Rotor Q-Rings, a newer product, were tested more recently by Spain’s Universidad de Valladolid. Their study from 2006, conducted on elite U23 cyclists, compared sprint power, sustained power output and subsequent blood lactate response versus standard chainrings. The Q-Rings proved superior in every test, delivering a 12 watt gain in sustained power, 30 watts in sprint power and a nine percent reduction in blood lactate concentration.

So why aren’t we all using them? Well, one reason is that they don’t come as standard when you buy a bike, so they’re an extra non-essential expense. Another is that they can reduce gear-shifting quality, as highlighted by Wiggins at the last World Championships when he was forced to drop out of the time trial due to mechanical problems.

Just because they improved the performance of the test-subjects, does that guarantee they’ll do the same for you? No, it doesn’t, but if you’re looking to squeeze out those last few remaining grams of performance, they could be well worth a try.

Pick the right cadence

Picking the right cadence could help you ride even faster. Cadence is measured in pedal revolutions per minute, and the best way to monitor it is with a cycling computer that has a cadence function.

People think that a high cadence (90-100rpm) must be the best way to ride, because it’s what pro cyclists like Lance Armstrong and Alberto Contador do. And if the pros do it, we should all do it, right? Well, not necessarily.

A study from the European Journal of Applied Physiology in 2004 suggests that your optimal cycling cadence should vary depending on how hard you are riding. In practical terms, this means that your cadence in races will be higher than it is during an easy training ride.

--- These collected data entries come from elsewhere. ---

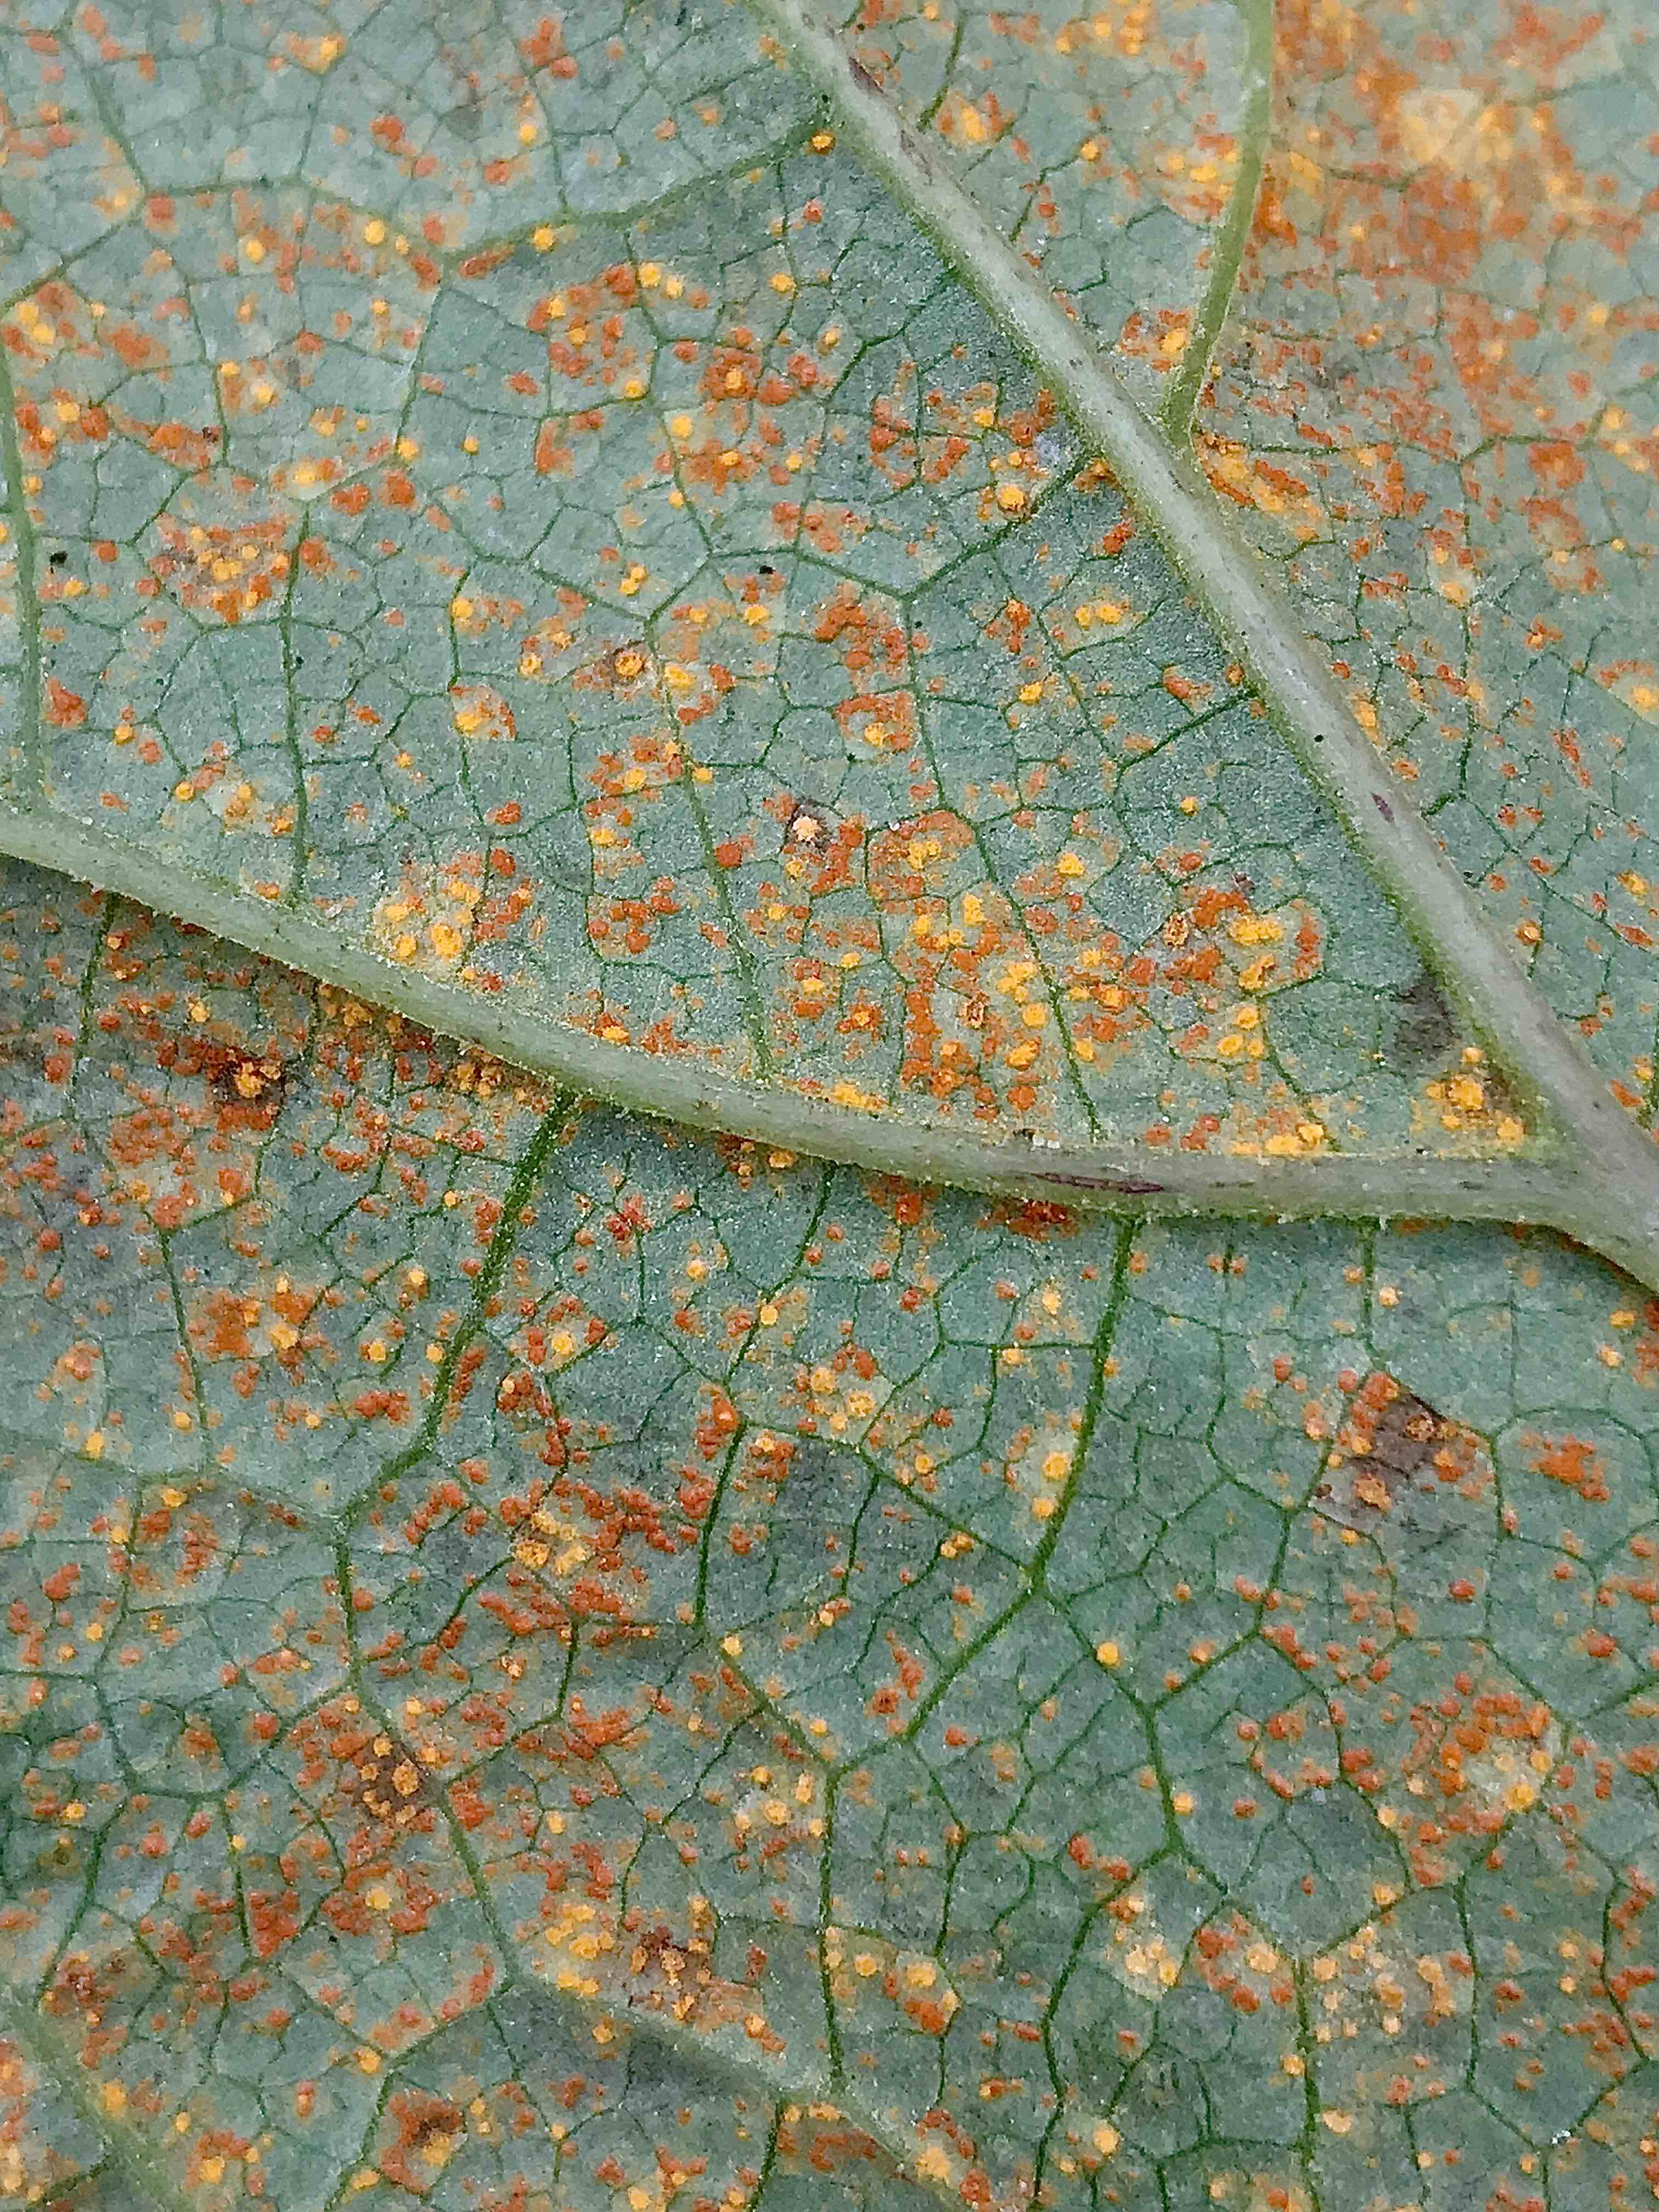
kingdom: Fungi
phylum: Basidiomycota
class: Pucciniomycetes
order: Pucciniales
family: Coleosporiaceae
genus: Coleosporium
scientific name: Coleosporium tussilaginis
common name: almindelig fyrrenålerust
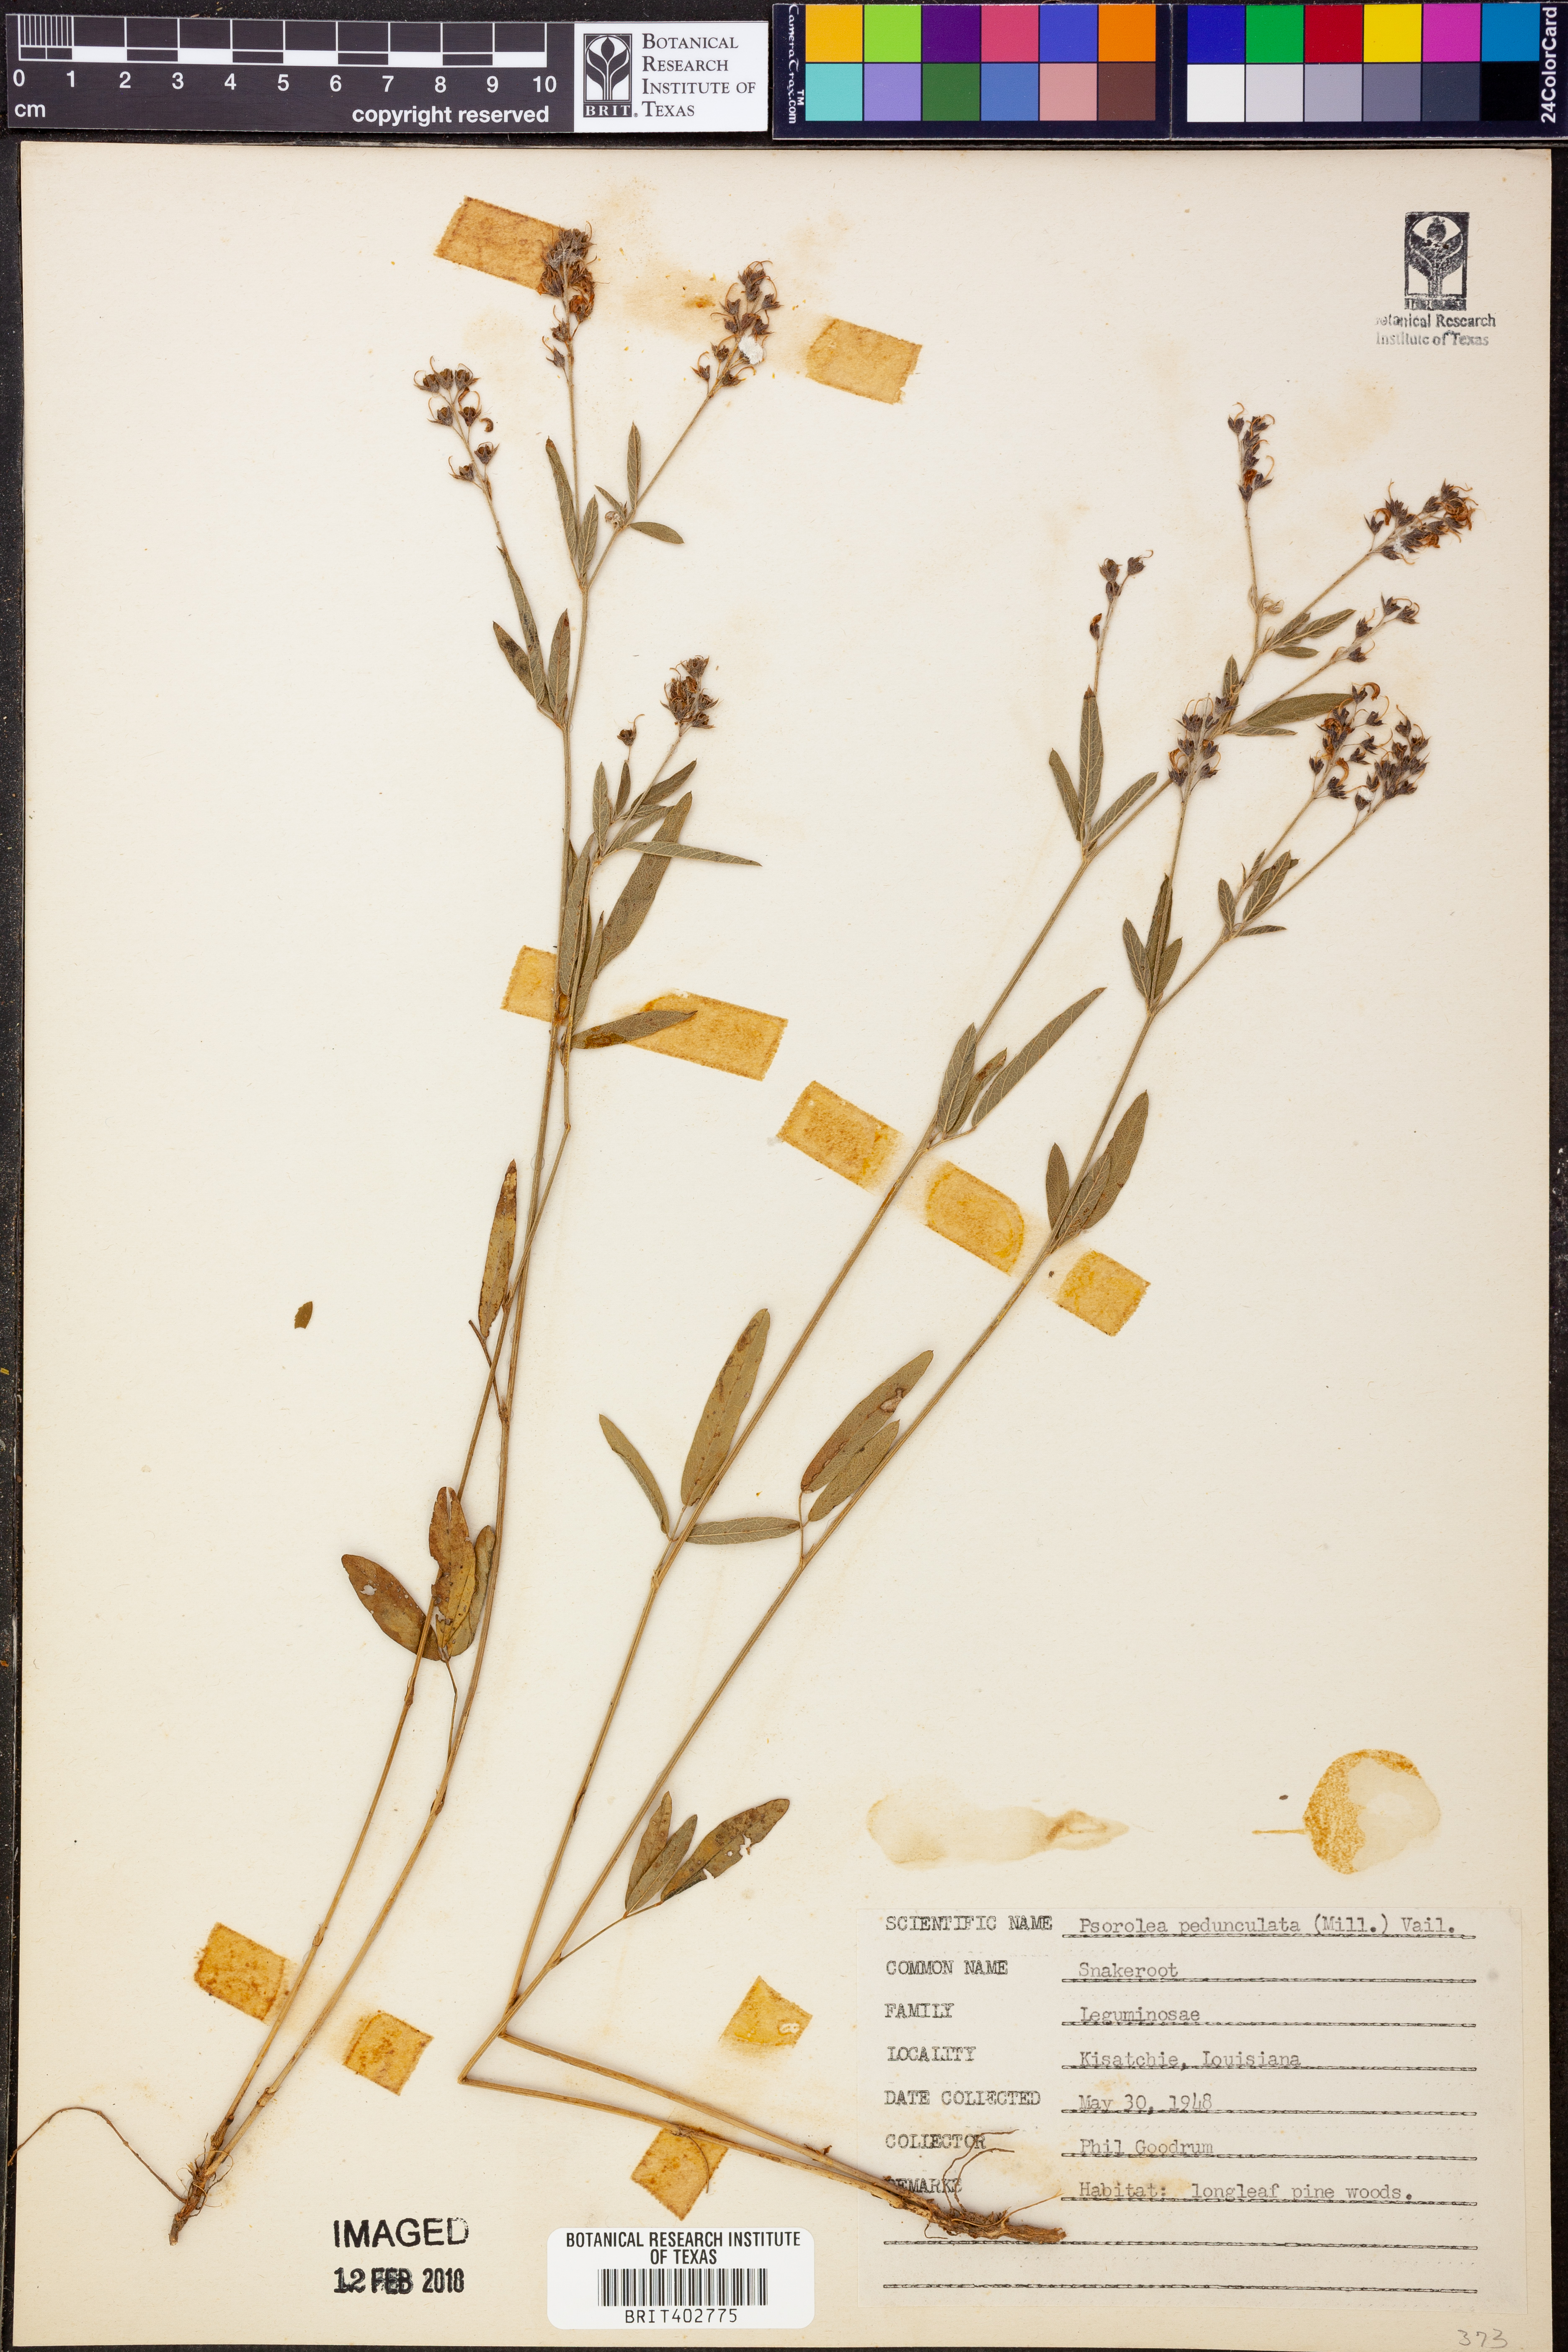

So there is no single ideal cadence that we should all adopt – it’s different for all of us.

For more on cadence, read our article Cadence Matters.

Change your technique

Many coaches and top athletes recommend that we can boost our performance by attempting to pedal smoothly. They even recommend techniques such as ‘imagine you’re scraping mud off your feet’ at the bottom of each pedal stroke, or ‘think about pedalling in circles’. But do they really work? Should we concentrate on pedalling technique or just focus all our efforts on riding harder?

One study in the journal Medicine and Science in Sports and Exercise in 2007 was unclear on whether technique drills are worth the effort. The researchers tested eight cyclists, using techniques including pedalling in circles, pulling up on the upstroke and focussing on pushing down hard. The outcome was that pulling on the upstroke was the only method that showed any improvement in mechanical effectiveness. However, the tests were all conducted at a relatively low intensity, which didn’t replicate race conditions.

For more on pedalling technique, read our article Be A Better Pedaller.


You can potentially improve your bike performance by changing the way you pedal, but we’re only talking about marginal gains. So if you’re a beginner, you’re better off concentrating on training consistently, improving your equipment and maybe getting some coaching at a local club. Pedalling technique should be a long way down your list of worries.


But if you’re an experienced rider looking to make small improvements, you could certainly shave off a few seconds by thinking about the way you pedal. For now, it seems that the two best ways to do this is are optimising your cadence and trying out ovalised chainrings. You may not win the Tour de France (or even come fourth) but it could be the 10 seconds’ improvement you need for a PB.